CX4240: Introduction to Computational Data Analysis (2025 Spring)

Table of Contents

Logistics

  • Lecture time: Mons and Weds, 3:30pm-4:45pm
  • Location: Howey Physics L2
  • Instructors: Chao Zhang
  • Teaching Assistants:
    • Aditi Agarwal <aditiagarwal@gatech.edu>
    • Aditya Mavle <amavle3@gatech.edu>
    • Rui Feng <rfeng@gatech.edu>
    • Vanshika Shah <vshah316@gatech.edu>
  • Office Hours:
    • Office Hour 1: Mon 2-3pm @ KACB 3121 (online option: link)
    • Office Hour 2: Thu 1-2pm @ KACB 3121 (online option: link)
  • Piazza: https://piazza.com/gatech/spring2025/cx4240

Course Content

Q: What will be covered in this course? A: This course introduces techniques for computational data analysis, with an emphasis on machine learning algorithms and their applications to real-world data. On the technique side, we will cover key machine learning methods (linear regression, logistic regression, neural networks, tree-based models) and self-supervised learning for foundation models. On the application side, it will introduce various applications of these techniques. It will introduce how to formulate real-world tasks as data analysis problems, key methods for solving these problems, and their advantages and disadvantages.

Q: Who will benefit from this course? A: The learning objective is that by the end of this course, the students are able to formulate their data analysis problems at hand, choose appropriate computational models to acquire insights from data automatically, and even come up with innovative solutions for solving open problems in this field. The course will be helpful for students who want to solve practical problems using machine learning and data science techniques. The course will provide useful techniques for students who want to do edge-cutting research in data mining, machine learning, natural language processing, and others.

Q: What are the prerequisites? A: Prerequisites for this course include 1) solid knowledge of probability, statistics, calculus, and linear algebra; 2) basic knowledge of machine learning; 3) solid programming skills, preferably in Python.

Schedule

Date Topic Due  
  Module 1: Background    
01/06/2025 Course Overview    
01/08/2025 ML Basics, Optimization and MLE Piazza Signup  
01/13/2025 Hands-On Tutorial: Python for Data Analysis    
  Module 2: Linear Models    
01/15/2025 Linear Regression HW1 Out  
01/20/2025 No Class (Martin Luther King Day)    
01/22/2025 Linear Regression    
01/27/2025 Logistic Regression    
01/29/2025 Naïve Bayes Classifier    
02/03/2025 Project Guidelines HW1 Due  
02/05/2025 Feature Design and Text Data HW2 Out  
02/10/2025 Hands-On Tutorial: Linear Models    
  Module 3: Neural Networks    
02/12/2025 Neural Networks    
02/17/2025 Neural Networks HW2 Due  
02/19/2025 CNNs and RNNs HW3 Out  
02/24/2025 Transformers    
02/26/2025 Hands-On Tutorial: Neural Networks    
  Module 4: Tree Models    
03/03/2025 Decision Trees    
03/05/2025 Random Forest HW3 Due  
03/10/2025 Hands-On Tutorial: Tree Models    
03/12/2025 Midterm Exam    
03/17/2025 No Class (spring break)    
03/19/2025 No Class (spring break)    
  Module 5: Large Language Models    
03/24/2025 Large Language Model (LLM)    
03/26/2025 LLM Instruction Fine-Tuning Project presentation signup  
03/31/2025 LLM Alignment    
04/02/2025 Hands-On Tutorial: LLMs    
  Module 6: Projects    
04/07/2025 Project presentation    
04/09/2025 Project Presentation    
04/14/2025 Project Presentation    
04/16/2025 Project Presentation    
04/21/2025 No Class Project Report Due  

Grading

Homework (30%)

There will be three assignments, each account for 10% towards your final score. Each assignment includes written analysis and/or programming for testing your understanding of the taught content.

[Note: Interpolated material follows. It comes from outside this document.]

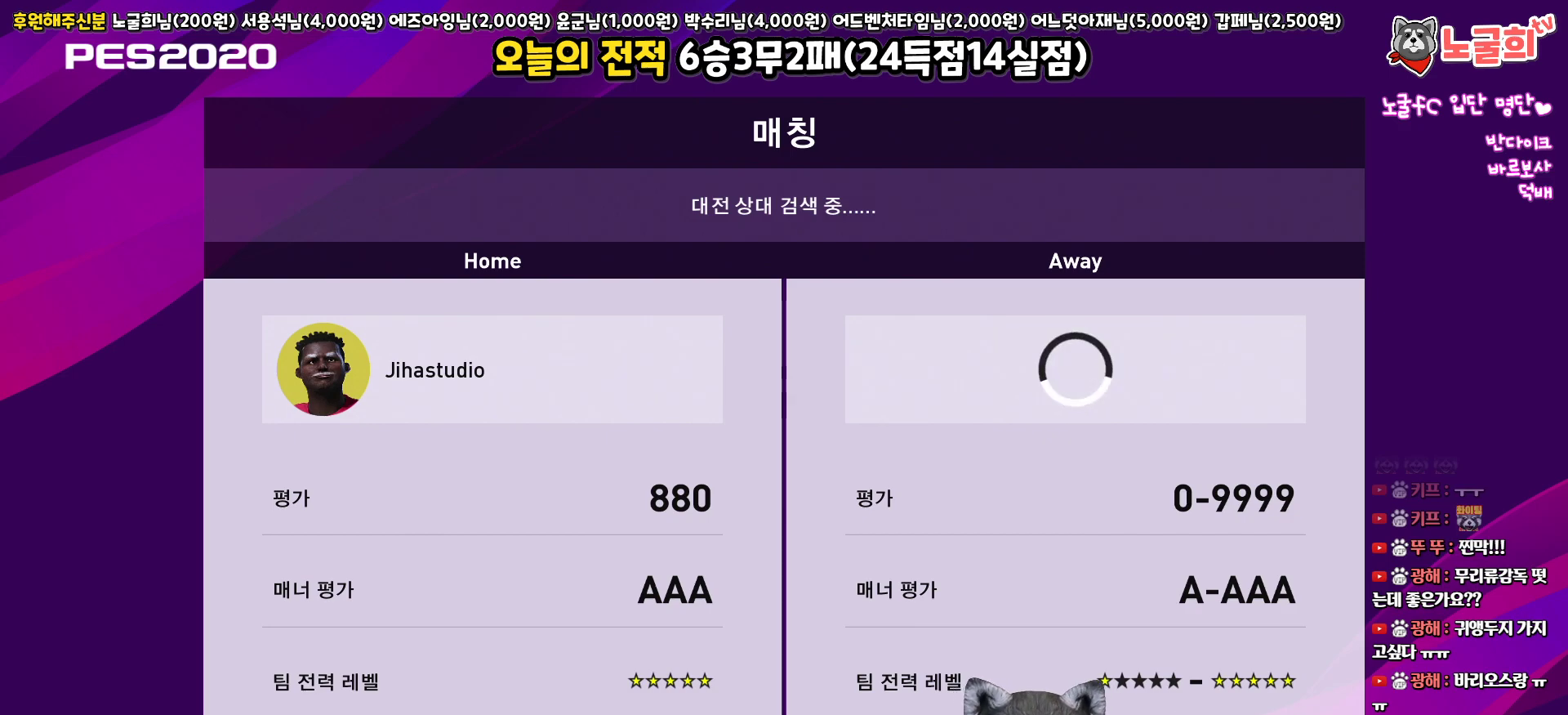
Gameplay with a controller (PlayStation layout); each line is a JSON object with the inputs held at the frame after it. "events" lists button and stick changes between this image and that frame as [ms after this image, input, new state], when the widget could be followed in between.
{"buttons": ["CROSS"], "left_stick": "center", "right_stick": "center", "events": [[367, "CROSS", "down"]]}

  • Late policy: Assignments are due at 11:59PM of the due date. You will be allowed 2 total late days (48 hours) without penalty for the entire semester (for homework only, not applicable to exams or projects). Once those days are used, you will be penalized according to the following policy:
    • Homework is worth full credit before the due time.
    • It is worth 75% credit for the next 24 hours.
    • It is worth 50% credit for the second next 24 hours.
    • It is worth zero credit after that.
  • Follow the Georgia Tech Academic Honor Code.

Project (30%)

You need to complete a project on using computational data analysis techniques to come up with solutions on machine learning for finance. Each project needs to be completed in a team of 4-6 people.

Exam (40%)

One exam will be held on March 12 in lieu of the regular class:

  • It will be a closed-book exam, so no notes or communication with peers is allowed.
  • There will be no make-up exams, so be sure to attend on the scheduled date. Missing the exam will result in zero credit.

Resources

Other resources, such as machine learning toolboxes and datasets, will be provided throughout the course.